As we passed through Galway, Cork, Waterford and Dublin last week, we were struck not by the rolling green fields and picturesque pubs of Ireland (lovely as those are), but by the enthusiasm and engagement of the more than 150 Irish clinicians who came to hear about our research and best practices for treating concussions.
After talking to doctors, physiotherapists, school nurses and others across this island nation, it’s clearer to us than ever that Ireland is struggling to care for patients with the same kinds of injuries that we see in the United States.

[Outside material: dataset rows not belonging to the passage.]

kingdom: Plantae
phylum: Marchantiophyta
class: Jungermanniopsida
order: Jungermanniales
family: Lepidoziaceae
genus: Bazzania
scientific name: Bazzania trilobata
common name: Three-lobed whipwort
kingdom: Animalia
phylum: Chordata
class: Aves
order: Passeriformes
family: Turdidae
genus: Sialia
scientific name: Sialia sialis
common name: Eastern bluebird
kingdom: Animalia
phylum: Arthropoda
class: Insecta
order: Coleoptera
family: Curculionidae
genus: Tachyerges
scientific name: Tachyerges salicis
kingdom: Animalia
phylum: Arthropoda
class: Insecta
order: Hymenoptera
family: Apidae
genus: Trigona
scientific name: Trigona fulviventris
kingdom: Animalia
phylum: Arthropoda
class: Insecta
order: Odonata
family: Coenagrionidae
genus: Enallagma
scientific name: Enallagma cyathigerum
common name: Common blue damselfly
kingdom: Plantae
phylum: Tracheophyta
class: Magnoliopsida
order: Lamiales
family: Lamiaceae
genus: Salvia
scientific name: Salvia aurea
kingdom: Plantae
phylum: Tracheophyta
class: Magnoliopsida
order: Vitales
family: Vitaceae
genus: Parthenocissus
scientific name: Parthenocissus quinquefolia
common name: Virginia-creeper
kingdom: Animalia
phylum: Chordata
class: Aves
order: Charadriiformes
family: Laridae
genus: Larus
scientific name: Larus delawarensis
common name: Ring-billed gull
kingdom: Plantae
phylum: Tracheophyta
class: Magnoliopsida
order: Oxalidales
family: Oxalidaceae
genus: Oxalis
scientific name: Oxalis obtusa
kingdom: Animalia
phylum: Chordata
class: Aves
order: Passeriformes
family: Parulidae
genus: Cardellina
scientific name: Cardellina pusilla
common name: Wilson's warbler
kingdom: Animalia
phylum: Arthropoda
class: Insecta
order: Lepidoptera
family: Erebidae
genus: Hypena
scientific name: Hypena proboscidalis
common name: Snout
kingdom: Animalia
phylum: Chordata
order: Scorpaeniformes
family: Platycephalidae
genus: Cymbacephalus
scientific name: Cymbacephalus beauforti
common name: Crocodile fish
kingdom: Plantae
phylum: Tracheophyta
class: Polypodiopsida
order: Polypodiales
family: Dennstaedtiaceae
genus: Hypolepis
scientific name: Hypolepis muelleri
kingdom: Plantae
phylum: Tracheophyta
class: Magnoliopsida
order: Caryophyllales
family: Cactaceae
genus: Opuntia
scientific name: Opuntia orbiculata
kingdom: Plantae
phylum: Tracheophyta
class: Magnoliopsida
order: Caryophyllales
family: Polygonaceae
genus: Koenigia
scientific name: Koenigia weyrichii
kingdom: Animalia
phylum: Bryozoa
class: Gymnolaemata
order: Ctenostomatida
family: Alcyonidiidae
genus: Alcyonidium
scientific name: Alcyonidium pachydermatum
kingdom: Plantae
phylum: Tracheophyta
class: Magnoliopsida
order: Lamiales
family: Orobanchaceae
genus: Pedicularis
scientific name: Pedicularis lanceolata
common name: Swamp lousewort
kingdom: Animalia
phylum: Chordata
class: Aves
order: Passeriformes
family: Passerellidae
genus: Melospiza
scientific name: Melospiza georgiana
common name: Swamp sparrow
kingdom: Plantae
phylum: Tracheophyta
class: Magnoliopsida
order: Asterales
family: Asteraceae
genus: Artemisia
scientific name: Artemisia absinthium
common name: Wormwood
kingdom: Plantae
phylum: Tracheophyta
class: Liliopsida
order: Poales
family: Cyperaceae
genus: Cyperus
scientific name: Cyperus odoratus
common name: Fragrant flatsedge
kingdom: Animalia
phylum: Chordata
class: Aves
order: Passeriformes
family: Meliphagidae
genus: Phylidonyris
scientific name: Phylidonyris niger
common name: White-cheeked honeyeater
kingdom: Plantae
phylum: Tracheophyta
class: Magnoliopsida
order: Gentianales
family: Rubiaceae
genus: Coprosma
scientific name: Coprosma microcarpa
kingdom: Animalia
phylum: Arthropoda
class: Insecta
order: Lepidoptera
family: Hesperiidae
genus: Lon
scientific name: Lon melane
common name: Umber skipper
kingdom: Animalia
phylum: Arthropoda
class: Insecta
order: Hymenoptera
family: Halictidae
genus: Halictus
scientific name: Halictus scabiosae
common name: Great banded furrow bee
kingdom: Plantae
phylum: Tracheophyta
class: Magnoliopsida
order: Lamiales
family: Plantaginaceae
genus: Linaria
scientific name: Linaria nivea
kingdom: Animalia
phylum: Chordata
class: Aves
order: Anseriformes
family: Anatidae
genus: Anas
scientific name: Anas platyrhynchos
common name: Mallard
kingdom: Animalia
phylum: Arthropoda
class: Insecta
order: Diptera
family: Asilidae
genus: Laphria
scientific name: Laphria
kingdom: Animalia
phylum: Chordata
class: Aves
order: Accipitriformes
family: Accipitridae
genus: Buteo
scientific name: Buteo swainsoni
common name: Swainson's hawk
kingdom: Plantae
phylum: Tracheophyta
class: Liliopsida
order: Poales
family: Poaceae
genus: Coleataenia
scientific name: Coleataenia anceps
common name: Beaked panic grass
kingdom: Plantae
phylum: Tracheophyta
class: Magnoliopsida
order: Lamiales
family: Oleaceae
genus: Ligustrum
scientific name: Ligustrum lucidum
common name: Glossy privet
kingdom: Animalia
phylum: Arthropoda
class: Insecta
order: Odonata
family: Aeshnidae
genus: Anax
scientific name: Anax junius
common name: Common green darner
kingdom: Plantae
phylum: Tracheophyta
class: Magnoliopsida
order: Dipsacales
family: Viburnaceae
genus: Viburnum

Concussion crosses cultural boundaries and is not unique to American football.
When we announced the UPMC Concussion Network in Ireland less than six months ago, we were hopeful that the Irish would see the need for UPMC’s model of comprehensive concussion management, where we start with objective neurocognitive baseline testing and treat different types of concussions with different therapies. There are no dark rooms in our clinics, and we don’t turn off TVs or shut off lights.
On this trip, the standing-room only crowds at each workshop suggested that our message is spreading fast, fueled by the four Irish physicians and four physiotherapists who have trained with us already and who consult with us on concussion cases every Friday. Having several of them (Drs. Niamh Lynch, Enda Devitt and Sean Moffatt) join us on this tour to educate their colleagues and express passion for our program was one of the proudest moments of our careers.
While there’s much more work to be done — with the need to train more doctors and physiotherapists in Ireland and to broadly spread baseline testing — what we’ve achieved in such a short time is exciting to behold. Most importantly, we hope to do a lot of good for a lot of kids here, and we’re more committed than ever to working with our Irish partners to make our dream of “the best concussion care close to home” a reality in Ireland.